Für die Bank war das eine schlechte Nachricht. Denn Sinn der Dubliner Tochter war es von Anfang an, Gewinne für die Leipziger Mutter über Kredit- ersatzgeschäfte – so genannte Synthetic Assets – zu erzielen. Laut einer vertraulichen Vorlage vom 20. Mai 1999, unterschrieben unter anderem von Weiss, ging die Bankspitze von einem „für 2000 geplanten Bestand an Synthetic Assets von fünf Milliarden Euro“ aus. Und schon damals offenbarte sich ein Missverhältnis, das die Bank später in die faktische Pleite führte: Den Fünf-Milliarden-Deals sollte lediglich eine Eigenkapitaldecke von mindestens 6,4 Millionen und höchsten 250 Millionen gegenüber stehen.

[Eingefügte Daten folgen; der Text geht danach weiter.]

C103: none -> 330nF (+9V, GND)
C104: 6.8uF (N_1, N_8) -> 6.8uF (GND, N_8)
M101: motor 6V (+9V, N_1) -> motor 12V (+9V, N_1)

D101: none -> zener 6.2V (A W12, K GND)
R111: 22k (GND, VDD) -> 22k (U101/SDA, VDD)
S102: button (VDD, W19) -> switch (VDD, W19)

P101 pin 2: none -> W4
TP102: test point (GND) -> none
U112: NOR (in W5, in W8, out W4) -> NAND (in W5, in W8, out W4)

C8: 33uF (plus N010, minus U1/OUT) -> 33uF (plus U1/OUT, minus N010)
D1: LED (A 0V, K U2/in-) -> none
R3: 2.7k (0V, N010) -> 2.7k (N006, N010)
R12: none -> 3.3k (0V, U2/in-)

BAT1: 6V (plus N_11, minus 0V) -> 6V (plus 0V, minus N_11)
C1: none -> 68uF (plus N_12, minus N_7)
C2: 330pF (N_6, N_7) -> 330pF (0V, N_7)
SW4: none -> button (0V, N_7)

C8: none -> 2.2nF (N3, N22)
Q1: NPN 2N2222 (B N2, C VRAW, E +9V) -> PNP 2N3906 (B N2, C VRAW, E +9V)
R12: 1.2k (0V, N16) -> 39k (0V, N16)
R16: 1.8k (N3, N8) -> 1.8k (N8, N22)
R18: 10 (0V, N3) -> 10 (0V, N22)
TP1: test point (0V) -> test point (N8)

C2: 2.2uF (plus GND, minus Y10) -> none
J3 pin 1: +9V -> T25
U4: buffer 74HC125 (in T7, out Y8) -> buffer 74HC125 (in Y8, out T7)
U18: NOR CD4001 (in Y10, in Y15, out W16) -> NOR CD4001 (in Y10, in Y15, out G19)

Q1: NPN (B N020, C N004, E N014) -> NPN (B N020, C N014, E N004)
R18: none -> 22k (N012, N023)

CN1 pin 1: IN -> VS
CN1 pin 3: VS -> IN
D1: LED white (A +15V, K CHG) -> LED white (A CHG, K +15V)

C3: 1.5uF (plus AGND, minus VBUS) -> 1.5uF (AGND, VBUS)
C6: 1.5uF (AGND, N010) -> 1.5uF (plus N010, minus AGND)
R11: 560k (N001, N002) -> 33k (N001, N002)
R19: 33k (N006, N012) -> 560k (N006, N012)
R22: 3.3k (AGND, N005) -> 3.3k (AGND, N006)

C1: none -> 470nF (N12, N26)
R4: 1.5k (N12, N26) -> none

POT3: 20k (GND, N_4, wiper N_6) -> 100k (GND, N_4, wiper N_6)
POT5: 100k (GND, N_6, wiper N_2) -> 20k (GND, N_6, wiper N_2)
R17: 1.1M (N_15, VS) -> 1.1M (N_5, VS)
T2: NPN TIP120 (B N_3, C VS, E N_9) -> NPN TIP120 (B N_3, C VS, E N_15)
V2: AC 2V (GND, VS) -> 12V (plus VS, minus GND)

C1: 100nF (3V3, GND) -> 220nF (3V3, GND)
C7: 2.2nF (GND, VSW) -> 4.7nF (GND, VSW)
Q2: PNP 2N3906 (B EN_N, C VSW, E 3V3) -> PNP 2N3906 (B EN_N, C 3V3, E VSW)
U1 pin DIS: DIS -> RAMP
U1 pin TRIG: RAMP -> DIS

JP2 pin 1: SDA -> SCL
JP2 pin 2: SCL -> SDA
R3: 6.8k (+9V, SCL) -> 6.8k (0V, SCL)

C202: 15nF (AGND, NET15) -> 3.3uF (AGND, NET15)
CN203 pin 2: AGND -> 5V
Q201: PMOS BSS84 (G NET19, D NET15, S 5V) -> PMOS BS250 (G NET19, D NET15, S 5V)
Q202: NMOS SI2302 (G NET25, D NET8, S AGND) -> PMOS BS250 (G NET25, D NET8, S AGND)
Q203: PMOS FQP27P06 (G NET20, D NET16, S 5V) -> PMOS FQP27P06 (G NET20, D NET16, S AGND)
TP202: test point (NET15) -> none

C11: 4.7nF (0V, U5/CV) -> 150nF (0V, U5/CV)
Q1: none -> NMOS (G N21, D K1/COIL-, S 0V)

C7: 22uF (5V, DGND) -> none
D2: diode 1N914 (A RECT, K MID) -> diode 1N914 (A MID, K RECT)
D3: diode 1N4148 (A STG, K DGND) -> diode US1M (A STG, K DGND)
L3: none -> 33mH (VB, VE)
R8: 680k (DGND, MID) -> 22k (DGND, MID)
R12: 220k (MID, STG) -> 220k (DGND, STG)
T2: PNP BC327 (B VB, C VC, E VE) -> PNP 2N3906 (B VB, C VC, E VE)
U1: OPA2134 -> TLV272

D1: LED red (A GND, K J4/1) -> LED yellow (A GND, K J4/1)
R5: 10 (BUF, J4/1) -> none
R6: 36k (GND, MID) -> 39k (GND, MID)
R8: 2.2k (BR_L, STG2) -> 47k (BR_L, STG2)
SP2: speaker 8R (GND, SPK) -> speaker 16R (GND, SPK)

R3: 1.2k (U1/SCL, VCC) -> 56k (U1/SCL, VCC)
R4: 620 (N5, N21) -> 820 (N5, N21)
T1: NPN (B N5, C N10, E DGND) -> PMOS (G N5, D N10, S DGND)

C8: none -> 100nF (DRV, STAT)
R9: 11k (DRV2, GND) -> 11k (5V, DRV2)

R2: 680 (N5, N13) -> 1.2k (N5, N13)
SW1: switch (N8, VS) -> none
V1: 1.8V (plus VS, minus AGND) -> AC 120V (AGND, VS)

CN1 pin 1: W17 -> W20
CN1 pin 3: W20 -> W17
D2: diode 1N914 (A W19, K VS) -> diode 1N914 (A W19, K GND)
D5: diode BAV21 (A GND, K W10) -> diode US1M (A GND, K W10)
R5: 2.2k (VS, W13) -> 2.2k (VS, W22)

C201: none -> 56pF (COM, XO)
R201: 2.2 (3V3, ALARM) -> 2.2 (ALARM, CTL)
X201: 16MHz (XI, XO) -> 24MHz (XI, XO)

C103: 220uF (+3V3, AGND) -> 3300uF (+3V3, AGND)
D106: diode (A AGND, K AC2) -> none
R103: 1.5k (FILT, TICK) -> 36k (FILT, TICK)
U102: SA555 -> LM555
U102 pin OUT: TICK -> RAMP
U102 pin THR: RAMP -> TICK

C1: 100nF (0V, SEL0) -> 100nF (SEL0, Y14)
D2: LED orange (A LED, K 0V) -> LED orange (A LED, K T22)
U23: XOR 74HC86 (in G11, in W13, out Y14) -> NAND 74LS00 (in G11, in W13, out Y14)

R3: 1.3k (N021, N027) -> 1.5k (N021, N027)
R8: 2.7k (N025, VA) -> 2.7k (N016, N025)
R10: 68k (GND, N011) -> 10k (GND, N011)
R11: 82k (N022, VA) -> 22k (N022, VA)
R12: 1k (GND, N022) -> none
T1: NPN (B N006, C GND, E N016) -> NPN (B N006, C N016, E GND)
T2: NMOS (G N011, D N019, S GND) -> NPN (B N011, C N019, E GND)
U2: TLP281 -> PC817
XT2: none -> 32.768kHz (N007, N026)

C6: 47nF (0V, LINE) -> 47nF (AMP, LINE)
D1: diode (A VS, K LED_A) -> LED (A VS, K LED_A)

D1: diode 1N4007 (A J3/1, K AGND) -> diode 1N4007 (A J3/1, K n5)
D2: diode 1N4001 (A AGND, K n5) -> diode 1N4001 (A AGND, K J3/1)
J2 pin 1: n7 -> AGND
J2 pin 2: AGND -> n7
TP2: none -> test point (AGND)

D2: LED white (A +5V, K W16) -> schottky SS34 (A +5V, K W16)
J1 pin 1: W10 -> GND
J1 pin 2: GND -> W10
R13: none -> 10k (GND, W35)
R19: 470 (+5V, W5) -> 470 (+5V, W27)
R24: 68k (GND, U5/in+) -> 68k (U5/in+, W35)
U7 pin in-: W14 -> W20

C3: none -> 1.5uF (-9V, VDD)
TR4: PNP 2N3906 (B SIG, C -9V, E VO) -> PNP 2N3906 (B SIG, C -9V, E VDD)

Eben dieses Verfahren wurde 1999 unter Verwaltungsratschef Milbradt erarbeitet, unter dessen Nachfolger Thomas de Maizière (CDU) 2001 beschlossen und schließlich in der Amtszeit von Ex-Finanzminister Horst Metz (CDU) bis auf unglaubliche 44 Milliarden erweitert. Dabei gab es auch später Warnungen genug. So findet sich im Giftschrank ein Schreiben der Bankenaufsicht an Metz vom 4. Februar 2005. Demnach jonglierte die Bank zum Stichtag 31. August 2004 bereits mit spekulativen Asset-Backed-Securities in Höhe von 13,5 Milliarden Euro; hinzu kamen Deals in Höhe von 30,3 Milliarden außerhalb der Bilanz. Die Bemerkung der Aufseher ist schneidend: „Dabei halte ich es für bemerkenswert, dass dieser Bestand innerhalb von nur zwei Jahren erheblich angestiegen ist.“

Noch deutlicher wurden die Wirtschaftsprüfer von KPMG im Auftrag der Bankenaufsicht. Nachdem sie in ihrem Bericht undurchsichtige Dokumentationen und mangelnde Risikodarstellung moniert hatten, notierten sie trocken: „Die Strategie der SachsenLB setzt somit voraus, dass es grundsätzlich nie zu Marktstörungen kommt.“ Das war am 29. April 2005. Reichlich zwei Jahre später war die Marktstörung da – und die Bank pleite.